Kısa zamanda ana parçaları bitirdik, ilk yaptığımız biraz hatalı oldu ancak diğerlerinin daha iyi olacağını düşünüyorum. Katlar arası ufak boşluklar oldu, deneyimli arıcılara sorduğumuzda bunun çok problem olmayacağını ama arı buraları propolis ile kapatmadan mum güvelerinin buraya yerleşmemesi gerektiğini söylediler.

Biz, bu bahar fenni kovan, geleneksel kovan, warre kovan ve perone kovan tiplerinin hepsini deneyeceğiz.
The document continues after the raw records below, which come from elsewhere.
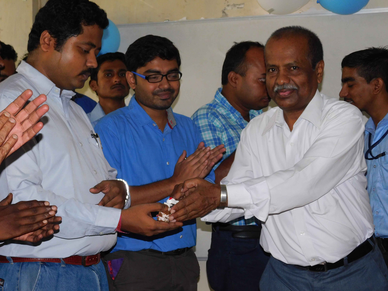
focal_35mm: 80
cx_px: 194
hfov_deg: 24.4
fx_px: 897
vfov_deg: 18.4
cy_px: 146
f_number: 4.4
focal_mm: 14.2
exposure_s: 1/60
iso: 250
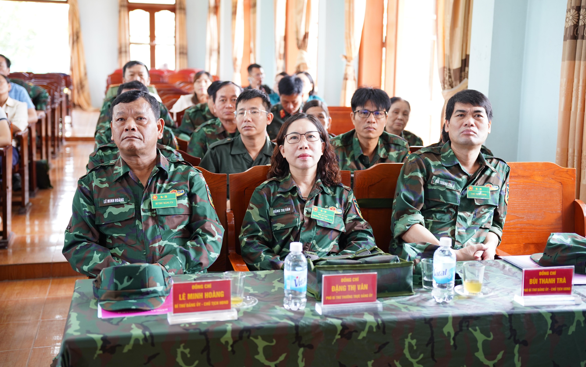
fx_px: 746
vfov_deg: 27.6
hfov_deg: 42.9
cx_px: 293
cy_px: 171
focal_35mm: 47
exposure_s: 1/50
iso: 640
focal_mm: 45.7
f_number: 2.8
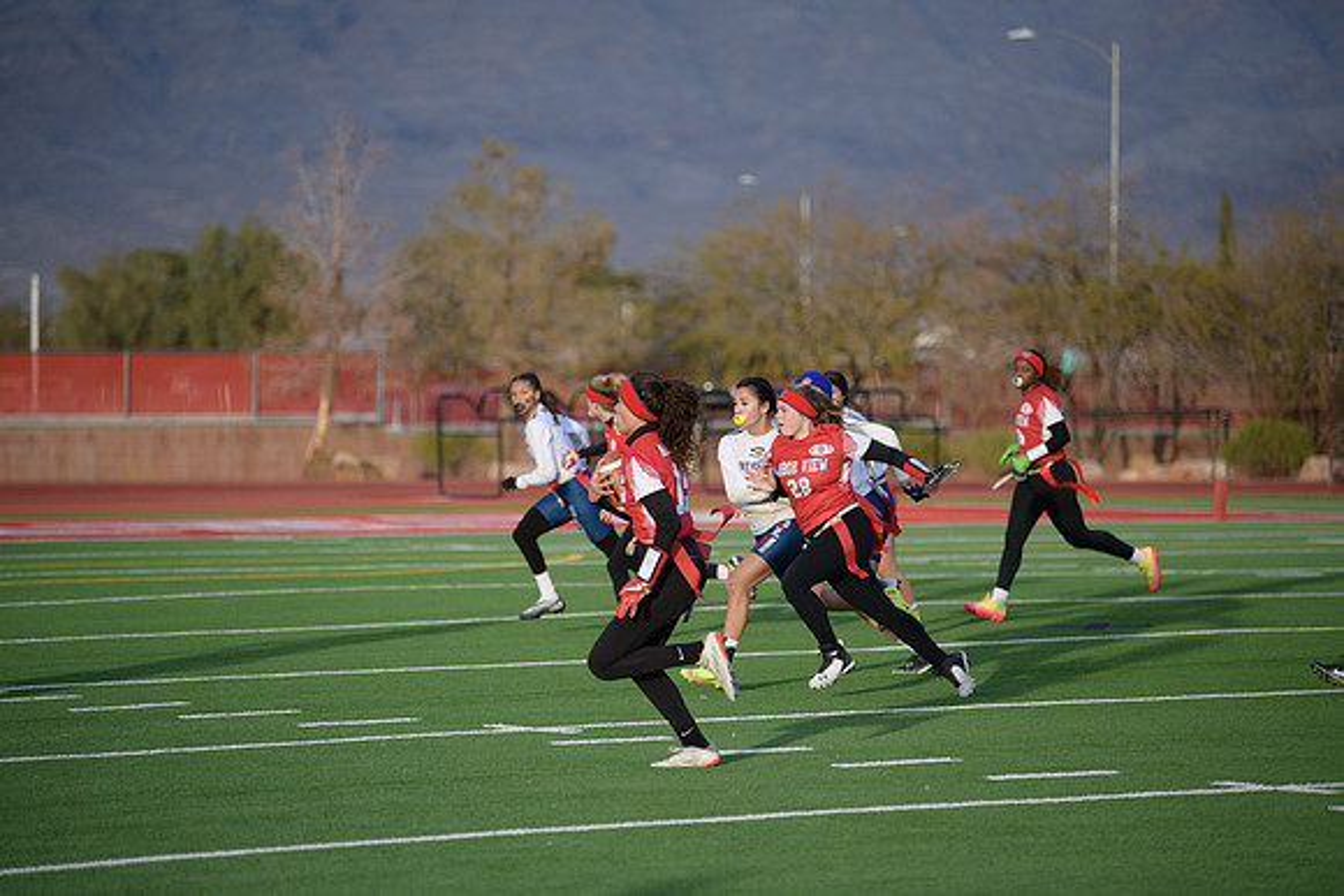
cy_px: 448
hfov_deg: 12.4
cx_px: 672
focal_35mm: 165
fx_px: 6161
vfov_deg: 8.3
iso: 640
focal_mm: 165
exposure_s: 1/4000
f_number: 2.8
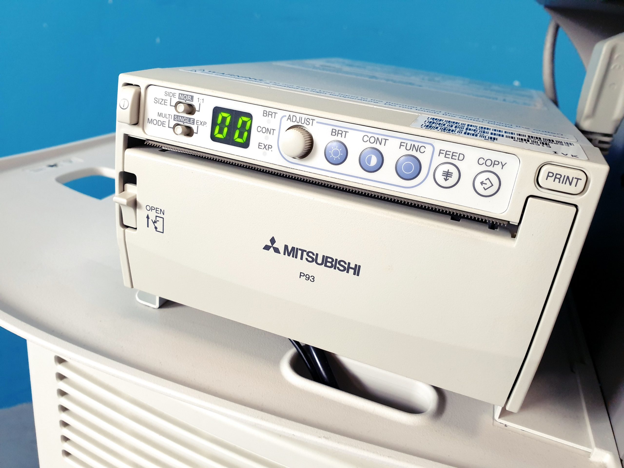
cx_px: 312
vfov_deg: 53.1
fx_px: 469
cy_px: 234
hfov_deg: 67.3
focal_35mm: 26
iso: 320
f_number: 2.4
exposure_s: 1/50
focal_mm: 4.3
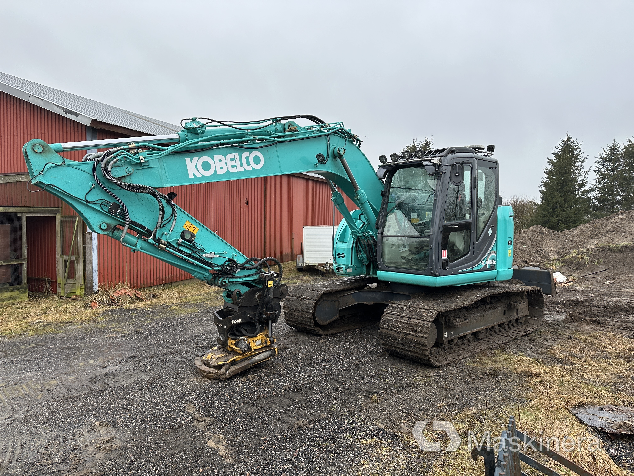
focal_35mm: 24
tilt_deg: -2.6
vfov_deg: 56.8
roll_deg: -0.4
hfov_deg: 71.6
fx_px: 440
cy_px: 238
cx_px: 317
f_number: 1.78
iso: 80
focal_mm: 6.86
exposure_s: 1/529
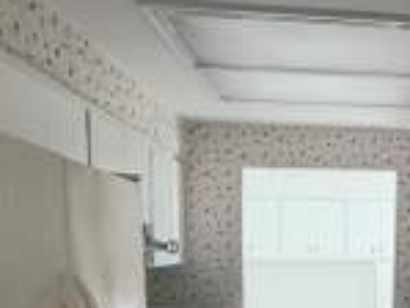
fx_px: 533
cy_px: 308
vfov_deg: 30.0
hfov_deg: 38.9
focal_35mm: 45
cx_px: 374
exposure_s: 1/121
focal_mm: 2.22
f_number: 2.2
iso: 100
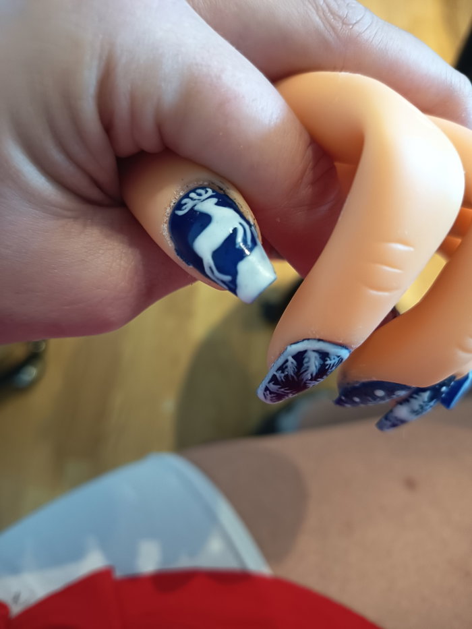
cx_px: 236
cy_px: 314
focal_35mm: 24
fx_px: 436
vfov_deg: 71.6
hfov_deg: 56.8
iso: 968
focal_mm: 5.24
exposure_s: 1/20
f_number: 1.7
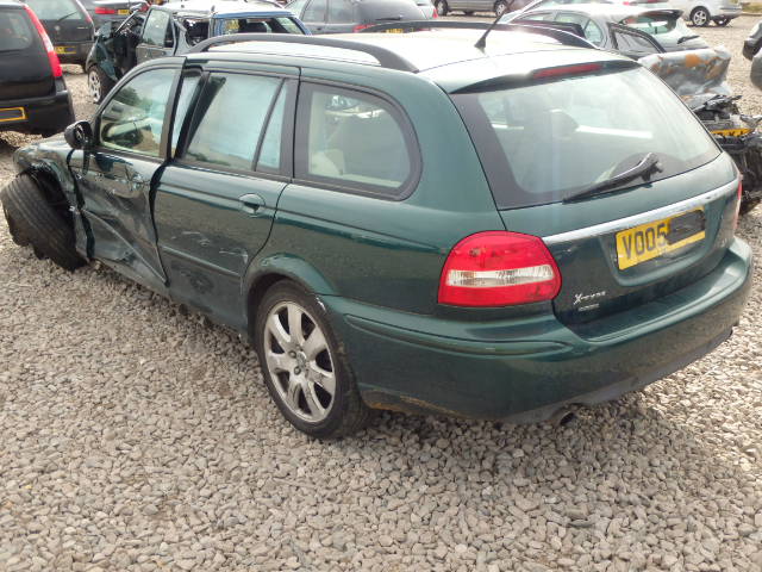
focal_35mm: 40
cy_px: 286
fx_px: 881
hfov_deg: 46.8
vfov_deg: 36.0
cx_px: 381
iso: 125
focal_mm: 7.3
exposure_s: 1/200
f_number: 4.7
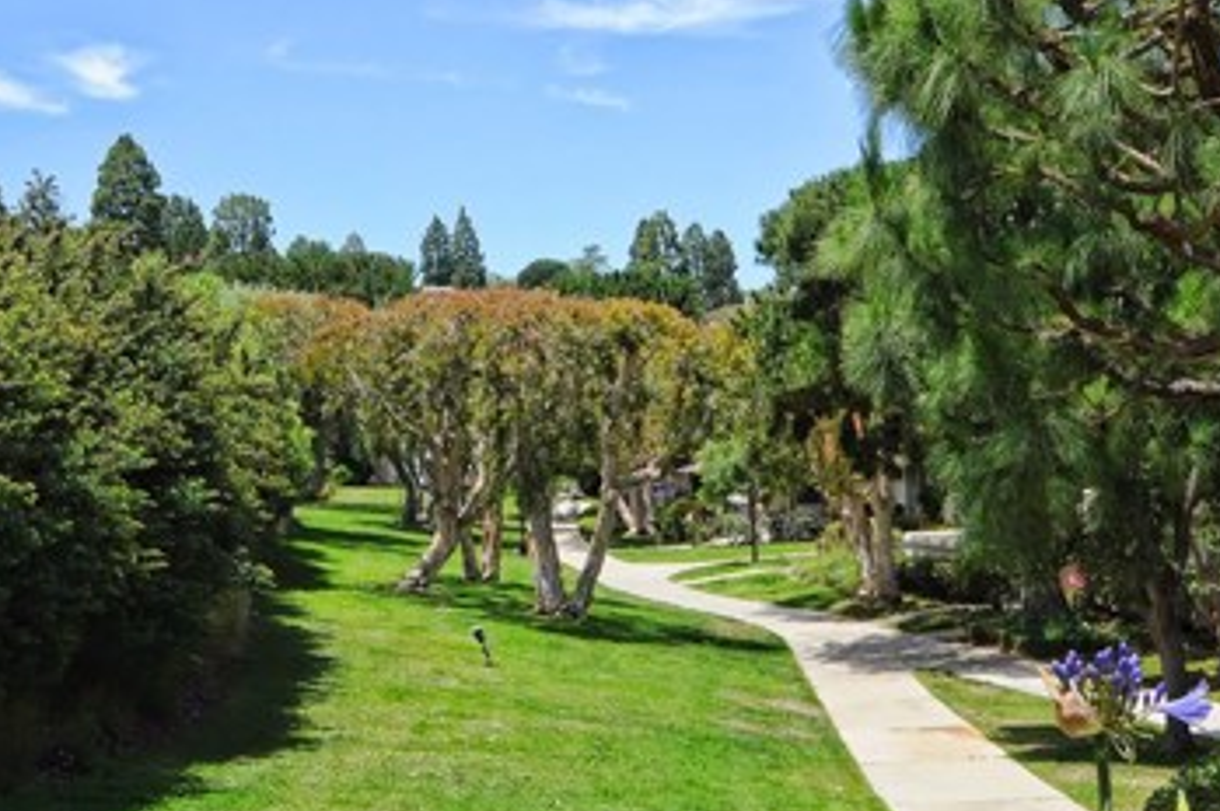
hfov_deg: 30.5
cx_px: 482
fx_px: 2235
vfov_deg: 20.5
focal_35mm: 66
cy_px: 547
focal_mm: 24
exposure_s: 1/200
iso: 320
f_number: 14
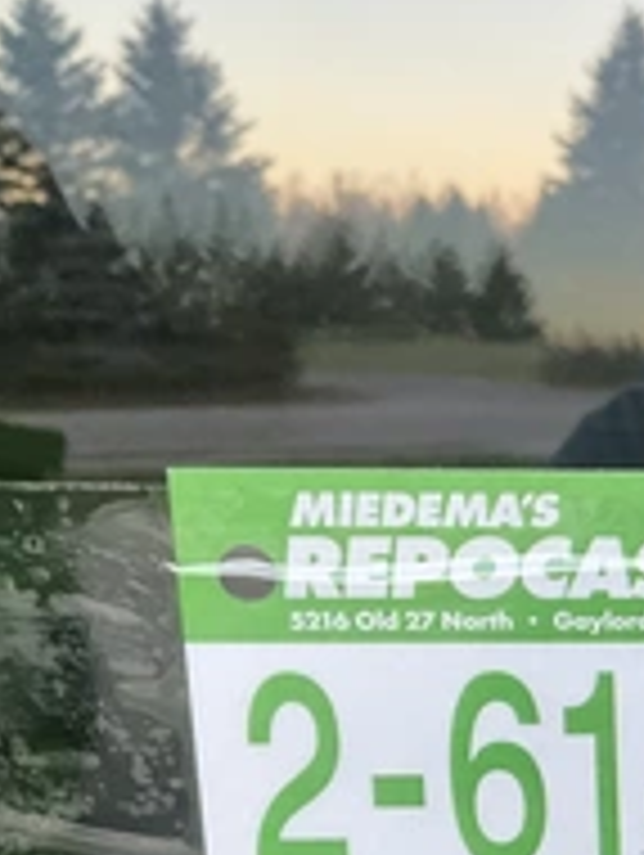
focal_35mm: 61
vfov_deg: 31.0
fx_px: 1510
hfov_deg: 21.6
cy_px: 662
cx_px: 856
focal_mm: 3
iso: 125
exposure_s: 1/60
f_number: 1.8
Hangisinin daha verimli,ekolojik ve yönetilebilir olduğunu anlamanın tek yolu denemek.

14 Ocak 2013 Pazartesi

yağmur suyu göleti doldu

Son birkaç aydır hastalıklar ve olumsuz hava koşulları nedeniyle köye ve arazimize hiç uğrama şansımız olmadı. Duvar işimiz az kaldı. Bahara kovanları arılıklara yerleştireceğimiz için hazırlıkları mart sonuna kadar bitirmemiz gerekir.
Geçtiğimiz günlerde epey kar ve yağmur yağdı. En çok merak ettiğimiz şeylerden birisi de göletin suyla dolup dolmadığıydı son gidişlerimizde az yağış olmuş ve dibinde çok az su tutmuştu. Mehmet arkadaşımız yılbaşından önce bir vakit bulup araziye gitmiş ve çekip gönderdiği fotoğrafları görünce şaşırdık çünkü gölet tamamen suyla dolmuş. Bu kadar erken dolacağını hiç beklemiyorduk. Taban yoğun kil olduğu için tabandan sızdırma yapacağını düşünmüyoruz ( tabi yine de hiç belli olmaz :) ) ama yazın sıcaklarında buharlaşma yoluyla su kaybı olabilir. Sıcak havalarda suyun ne kadar dayanacağını göreceğiz.

15 Ocak'ta arazi ziyaretinde göletin hala dolu olduğunu, yüzeyinin buz tuttuğunu gördük.